The temperatures change in Utah with abruptness. Today was cold in the morning, but by afternoon, the sun had warmed up the day. I was wandering out to do some shopping, and saw a fire engine red food truck:
I was attracted by the color, the smell of cooking and the idea that there was a Peruvian food truck just a few blocks from the University.
The logo was also attractive, and Amkha Misky translates roughly to ‘delicious potato’. That sounded inviting to my hungry soul.
Food trucks are an answer to street vendors. They can move from place to place, and their entire kitchen can be inspected and approved by the county. Not only is the food truck subject to regular vehicle licensing, it must also be designed for the service of the particular food which it will sell, it must have an interior plan submitted to the county for inspection. There must be a separate sink just for washing hands. The truck must store the left over food in a ‘commissary business’ each night – never in a home. The workers are required to have a ‘food handlers’ permit, meaning they have passed a required class about food safety. Hand washing is especially stressed, along with keeping working areas clean and the proper storage of food. There are few food trucks in Utah County, and to find one offering Peruvian food was wonderful!
Coming to the window, I was met by the beautiful and smiling Nelly Bonilla. She explained that she drives the truck around the valley to find the best places to sell her wares – those wonderful flavors of Peru. The side of the truck is printed with her Facebook page name and a phone number.This makes it more convenient to find the truck as it tours around the county like a wandering restaurant. It is nice because it can be reserved for events, and they are capable of catering food as well.
From the Facebook page I found Alvaro, Nelly’s son. I asked him a few questions about the food, including if they used rocoto peppers in the sauces. “The hot/mild sauces used for the different dishes are my dads secret recipe! We do use some Peruvian spices, however, we don’t use rocoto as we feel that it may be a tad bit too hot for our average customers.”
He continued, “Our goal is be able to provide people with some variety and different kinds of hidden-gem cuisines!”
The menu today included a stuffed potato, Empanadas, and a Peruvian tamale, which I am sorry to say, I didn’t try. I purchased a stuffed potato. It came deep batter fried and stuffed with a divine filling of chopped meat and spices. It was topped with cabbage and red onions. While the Peruvian counterpart would have probably been a yellow tuber, the russet was nicely mealy. For $5 it offered a lovely meal for a reasonable price.
The empanadas came in beef, chicken and spinach. I decided on the spinach one. It was also served with a bit of julienned cabbage and a lovely sauce.
Taking my ‘gems’ back to campus, I sought out David and Eric, to get their opinion of the food. Having traveled many times to Peru and eaten street food there, I believed they would be able to tell me more about the distinctions between the dishes.
We each tried the potato. David and Eric agreed that they would have preferred a yellow potato over a russet, but to my taste, it was wonderfully done.
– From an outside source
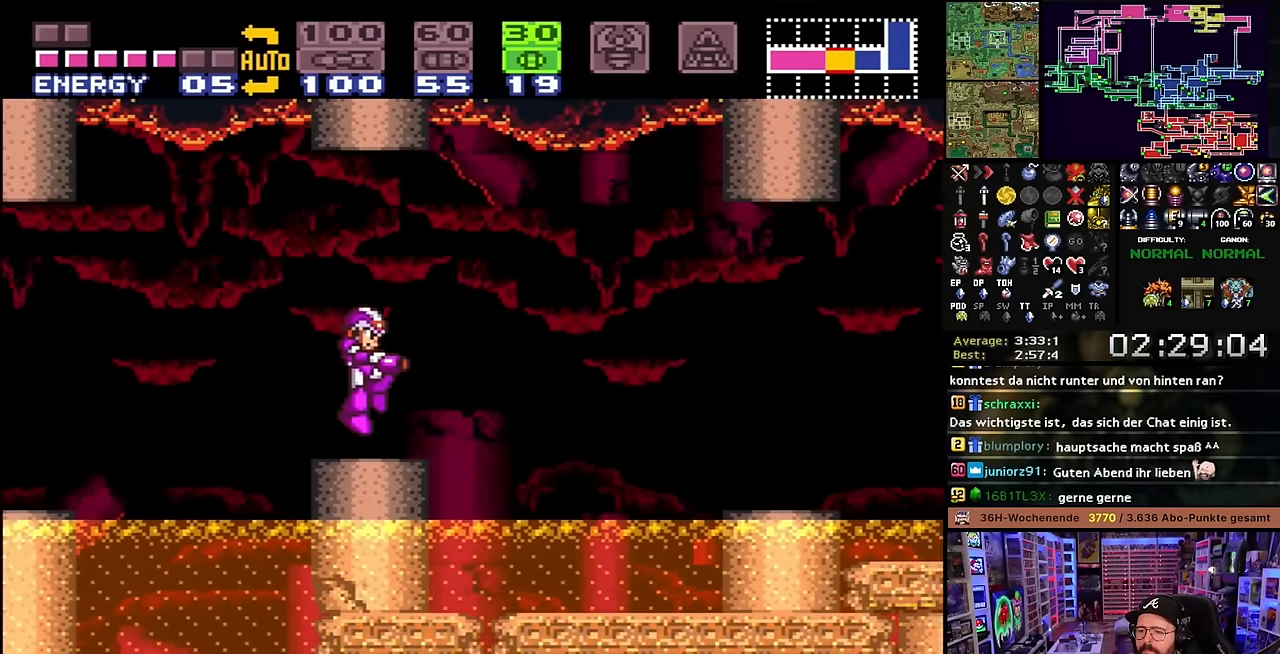
{"buttons": ["B", "X", "DPAD_RIGHT"], "events": [[200, "DPAD_LEFT", "down"], [200, "DPAD_RIGHT", "up"], [200, "X", "up"], [217, "B", "down"], [217, "DPAD_LEFT", "up"], [217, "DPAD_RIGHT", "down"], [500, "X", "down"]]}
It was nicely browned, crunchy enough after having been sealed up in the styrofoam for 30 – 45 min. and it was wonderfully spiced. It made my tastebuds do a little happy dance.
The empananda was beautiful, but the dough was a bit hard. The Spinach center was fine, and I liked the green taste of it. I know there are different ways of handling the dough in different countries – or by different cooks for that matter. However, both David and Eric pronounced the dough ‘too stiff’ for their liking. I also found it a bit off-putting, and the empanada was not as much of a hit as the potato.
We enjoyed these ‘gems’ and hope to find the Peruvian food truck near UVU again sometime very soon, as I am anxious to try the tamale and the Queen’s avocado.